A Culture Model Example

The “Culture Audit in Practice” offers an example of a culture audit using an internal audit department. Although the framework offers significant flexibility with how much to capture, what is important, and how to identify findings, internal audit can follow these basic steps: 

Step 1: Identify artifacts, espoused values, and underlying assumptions and add them to the culture audit framework. There is no requirement for the number added to each category, and it is easier to start with more. For artifacts and underlying assumptions, weed out those that have less support or repetition throughout the organization. 

Step 2: Assess the strength of the culture. According to Schein, the strength of a culture can be defined in terms of 1) the homogeneity and stability of group membership and 2) the length and intensity of shared experiences among the group. Internal auditors can explore data like employee tenure and turnover, diversity among employees, and challenging experiences shared such as layoffs or the launch of a new product. 

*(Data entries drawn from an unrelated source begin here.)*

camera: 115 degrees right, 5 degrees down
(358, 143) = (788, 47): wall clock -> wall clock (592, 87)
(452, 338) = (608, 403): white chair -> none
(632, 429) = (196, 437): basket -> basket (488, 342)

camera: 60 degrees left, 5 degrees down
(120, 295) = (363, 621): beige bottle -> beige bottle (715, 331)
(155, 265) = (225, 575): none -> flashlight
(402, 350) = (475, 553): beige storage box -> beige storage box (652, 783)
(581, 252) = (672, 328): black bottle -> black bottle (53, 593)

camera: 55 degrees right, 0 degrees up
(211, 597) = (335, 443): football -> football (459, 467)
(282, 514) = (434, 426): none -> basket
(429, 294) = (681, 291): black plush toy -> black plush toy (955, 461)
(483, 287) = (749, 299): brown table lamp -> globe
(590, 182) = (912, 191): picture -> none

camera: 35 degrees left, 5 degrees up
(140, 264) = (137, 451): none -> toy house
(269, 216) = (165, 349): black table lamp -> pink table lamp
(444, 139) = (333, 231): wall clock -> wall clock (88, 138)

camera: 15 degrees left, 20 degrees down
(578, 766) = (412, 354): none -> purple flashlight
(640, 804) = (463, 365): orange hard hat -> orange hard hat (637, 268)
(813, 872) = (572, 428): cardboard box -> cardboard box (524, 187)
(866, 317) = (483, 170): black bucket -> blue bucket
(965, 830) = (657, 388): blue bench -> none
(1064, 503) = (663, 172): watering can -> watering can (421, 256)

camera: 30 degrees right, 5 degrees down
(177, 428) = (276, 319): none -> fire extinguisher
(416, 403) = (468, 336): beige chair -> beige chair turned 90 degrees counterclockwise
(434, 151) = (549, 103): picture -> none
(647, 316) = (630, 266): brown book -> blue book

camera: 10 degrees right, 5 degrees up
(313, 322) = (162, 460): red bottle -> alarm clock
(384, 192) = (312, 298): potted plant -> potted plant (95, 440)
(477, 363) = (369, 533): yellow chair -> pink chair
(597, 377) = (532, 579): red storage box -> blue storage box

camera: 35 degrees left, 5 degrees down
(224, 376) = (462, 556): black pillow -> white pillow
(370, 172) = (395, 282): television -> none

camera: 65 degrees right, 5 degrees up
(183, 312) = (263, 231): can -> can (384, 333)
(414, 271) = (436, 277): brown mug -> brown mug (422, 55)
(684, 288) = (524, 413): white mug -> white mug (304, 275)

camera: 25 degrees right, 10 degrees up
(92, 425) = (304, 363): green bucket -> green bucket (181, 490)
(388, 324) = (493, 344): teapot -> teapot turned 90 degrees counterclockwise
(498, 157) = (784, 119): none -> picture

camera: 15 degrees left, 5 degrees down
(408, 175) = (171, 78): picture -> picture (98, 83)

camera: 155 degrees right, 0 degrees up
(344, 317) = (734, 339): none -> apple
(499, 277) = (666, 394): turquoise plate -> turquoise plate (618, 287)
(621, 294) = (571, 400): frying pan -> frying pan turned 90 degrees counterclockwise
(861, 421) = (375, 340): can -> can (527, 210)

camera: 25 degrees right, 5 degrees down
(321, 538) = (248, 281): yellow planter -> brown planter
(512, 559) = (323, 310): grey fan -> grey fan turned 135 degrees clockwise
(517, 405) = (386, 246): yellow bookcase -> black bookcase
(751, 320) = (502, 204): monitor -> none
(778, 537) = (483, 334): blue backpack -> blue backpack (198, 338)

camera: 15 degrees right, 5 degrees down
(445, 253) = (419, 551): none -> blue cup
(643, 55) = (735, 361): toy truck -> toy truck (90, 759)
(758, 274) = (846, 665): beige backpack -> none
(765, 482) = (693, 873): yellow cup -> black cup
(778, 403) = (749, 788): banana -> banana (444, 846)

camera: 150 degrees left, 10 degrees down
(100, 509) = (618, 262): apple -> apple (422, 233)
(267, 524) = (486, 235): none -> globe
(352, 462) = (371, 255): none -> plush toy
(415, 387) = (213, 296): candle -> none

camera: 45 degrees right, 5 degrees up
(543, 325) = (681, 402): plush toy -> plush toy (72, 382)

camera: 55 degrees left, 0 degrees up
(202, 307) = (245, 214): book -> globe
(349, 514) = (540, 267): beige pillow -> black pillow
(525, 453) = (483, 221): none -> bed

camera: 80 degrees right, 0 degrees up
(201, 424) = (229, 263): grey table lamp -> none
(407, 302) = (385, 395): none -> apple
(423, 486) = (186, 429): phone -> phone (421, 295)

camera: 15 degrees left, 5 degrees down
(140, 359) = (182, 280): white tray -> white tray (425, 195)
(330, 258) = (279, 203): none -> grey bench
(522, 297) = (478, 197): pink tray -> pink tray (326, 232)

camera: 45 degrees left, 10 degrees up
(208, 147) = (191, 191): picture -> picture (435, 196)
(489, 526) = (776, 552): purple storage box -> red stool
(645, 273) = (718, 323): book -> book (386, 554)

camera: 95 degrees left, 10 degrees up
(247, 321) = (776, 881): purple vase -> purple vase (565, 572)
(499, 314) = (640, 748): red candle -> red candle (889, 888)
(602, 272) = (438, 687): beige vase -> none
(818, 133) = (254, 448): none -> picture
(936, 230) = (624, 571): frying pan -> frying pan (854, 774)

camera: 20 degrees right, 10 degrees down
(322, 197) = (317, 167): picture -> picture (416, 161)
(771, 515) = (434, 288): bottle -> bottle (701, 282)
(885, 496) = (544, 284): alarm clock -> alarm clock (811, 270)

Step 3: Compare the framework with organizational cultural goals. Identify mismatches. 

Step 4: Identify underlying assumptions and espoused values that could contribute to red flags, such as unrealistic pressure. 

Working Toward Alignment

With a framework aligned with organizational objectives, the profession has the capability to deliver credible and useful results. One caveat is that the seemingly abstract and personal nature of culture and related characteristics may require a new level of trust and sensitivity. CAEs should consider, for example, the potential reaction of a departmental leader when internal audit documents a possible cultural weakness on his or her team for the first time. CAEs must ensure that auditors have the credibility, confidence, and leadership support to execute this delicate and important activity in a collaborative fashion. 

Imagine the impact were internal audit able to help leadership identify the elusive nobs and dials of corporate culture. Assessments could be used to prevent impending scandals and toxic behavior years before they happen. And internal audit would be seen as a trusted advisor to department leaders as they manage the most important control in the company: the culture.